◆ **PROMPT**
Pull every line from the data below that contains the string "context". Match case.

* Begin RECORDS PROVIDED *

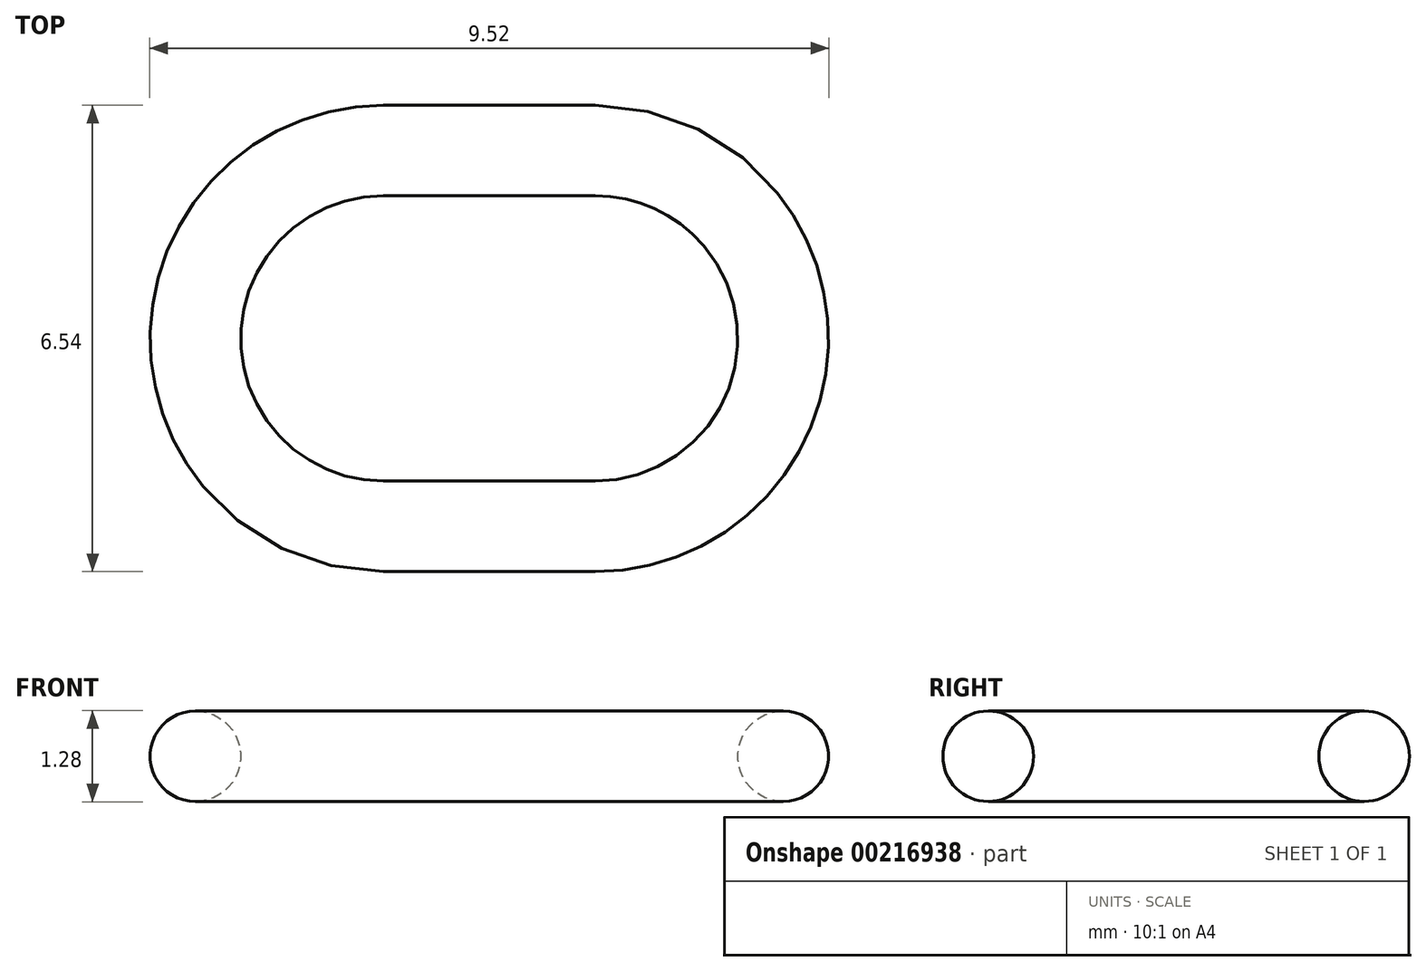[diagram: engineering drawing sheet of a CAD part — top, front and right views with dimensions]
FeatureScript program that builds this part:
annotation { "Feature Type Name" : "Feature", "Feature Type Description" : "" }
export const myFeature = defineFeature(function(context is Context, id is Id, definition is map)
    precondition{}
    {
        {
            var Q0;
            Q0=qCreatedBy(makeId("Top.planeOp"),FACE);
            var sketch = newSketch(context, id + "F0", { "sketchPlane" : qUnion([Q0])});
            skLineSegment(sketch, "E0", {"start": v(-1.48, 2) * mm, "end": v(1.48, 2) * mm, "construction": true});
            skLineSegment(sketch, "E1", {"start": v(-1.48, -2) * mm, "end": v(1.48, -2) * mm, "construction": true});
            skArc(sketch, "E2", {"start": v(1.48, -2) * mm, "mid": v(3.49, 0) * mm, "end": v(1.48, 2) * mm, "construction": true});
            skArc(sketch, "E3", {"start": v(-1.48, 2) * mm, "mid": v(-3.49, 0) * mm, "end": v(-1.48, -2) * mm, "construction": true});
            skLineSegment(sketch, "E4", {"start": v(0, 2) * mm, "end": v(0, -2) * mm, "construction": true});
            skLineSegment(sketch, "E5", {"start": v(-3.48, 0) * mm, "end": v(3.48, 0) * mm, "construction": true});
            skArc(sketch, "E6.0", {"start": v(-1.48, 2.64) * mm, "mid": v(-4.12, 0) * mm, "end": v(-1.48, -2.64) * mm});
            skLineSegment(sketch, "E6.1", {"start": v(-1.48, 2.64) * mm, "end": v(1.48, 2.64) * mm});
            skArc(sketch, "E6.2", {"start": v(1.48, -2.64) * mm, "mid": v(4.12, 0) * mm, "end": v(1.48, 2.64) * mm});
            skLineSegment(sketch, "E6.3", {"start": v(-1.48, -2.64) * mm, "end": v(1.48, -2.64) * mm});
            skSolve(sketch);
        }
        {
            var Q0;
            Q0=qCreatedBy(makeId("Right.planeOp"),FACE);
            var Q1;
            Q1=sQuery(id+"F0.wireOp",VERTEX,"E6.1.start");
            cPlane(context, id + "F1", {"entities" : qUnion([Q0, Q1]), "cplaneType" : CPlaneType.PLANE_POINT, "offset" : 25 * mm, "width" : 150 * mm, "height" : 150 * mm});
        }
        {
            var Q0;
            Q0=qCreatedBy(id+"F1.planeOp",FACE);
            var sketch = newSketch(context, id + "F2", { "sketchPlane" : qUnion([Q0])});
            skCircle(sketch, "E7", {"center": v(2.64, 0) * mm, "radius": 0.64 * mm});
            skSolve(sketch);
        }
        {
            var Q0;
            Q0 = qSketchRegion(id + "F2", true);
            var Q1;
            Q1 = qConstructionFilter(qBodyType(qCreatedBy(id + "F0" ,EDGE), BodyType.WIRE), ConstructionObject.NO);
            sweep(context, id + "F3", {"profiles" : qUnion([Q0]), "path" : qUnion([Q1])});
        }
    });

* End RECORDS PROVIDED *

◆ **RESPONSE TO THIS TASK**
export const myFeature = defineFeature(function(context is Context, id is Id, definition is map)
            var sketch = newSketch(context, id + "F0", { "sketchPlane" : qUnion([Q0])});
            cPlane(context, id + "F1", {"entities" : qUnion([Q0, Q1]), "cplaneType" : CPlaneType.PLANE_POINT, "offset" : 25 * mm, "width" : 150 * mm, "height" : 150 * mm});
            var sketch = newSketch(context, id + "F2", { "sketchPlane" : qUnion([Q0])});
            sweep(context, id + "F3", {"profiles" : qUnion([Q0]), "path" : qUnion([Q1])});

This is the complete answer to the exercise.